5.24.2006

Fragile and Fleeting

There are moments in which we realize how little control we have over our lives. Last Sunday night was another one for me. On my way home my car started to swerve into the shoulder and when I tried to correct it my car started to spin. I ended up slaming into the cement blocks on the shoulder facing the wrong direction. The car has a minor dent and I'm fine, just a little shaken and sore. As I look back and replay it over and over and over in my mind I realize how lucky I've been...no not lucky, protected by God. So many variables that could have changed everything and it could have been so much worse.

I find it rather perplexing as I think back on how many times I have almost died. All the way back to when I was a baby. I don't understand why God continues to protect me and save me. I used to think because there was so incredibly great and big and wonderful purpose he needed to use me for but I'm wondering if its more that he just wants me to live. To live for him, to be me and to spread his truth and love. Its got me thinking again about the difference between a medicore life and abundant life. And how its all about the manner in which you live not in what you accomplish.
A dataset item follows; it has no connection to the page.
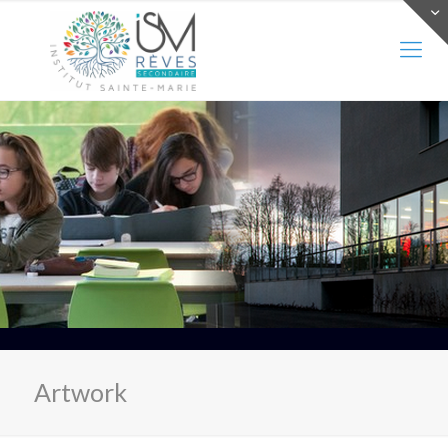
Artwork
It seems after each experience I have where I reflect on my life I always come to the same conclusion--I want to make my life count. Even if I never do anything great, noteworthy or famous I want to live in such a way that I make a difference and leave a legacy. I think about my dad and how he already has a legacy...the Crossroads Bible Church youth group and the thousands of kids he's reached out to and the thousands they've reached out to and so on. My dad isn't famous and he's never written a book or spoken at a big confrence or anything but he has lived in such a way that he has left a legacy and has made a difference in countless lives. He has lived with integrity and humility and has been faithful to God. He's not even dead yet, he's so much alive and will be for many years and I think about what else will be in his legacy and I think about what I want mine to be. And I hope that I can have the same impact, leaving my mark on whatever little corner of this planet God takes me.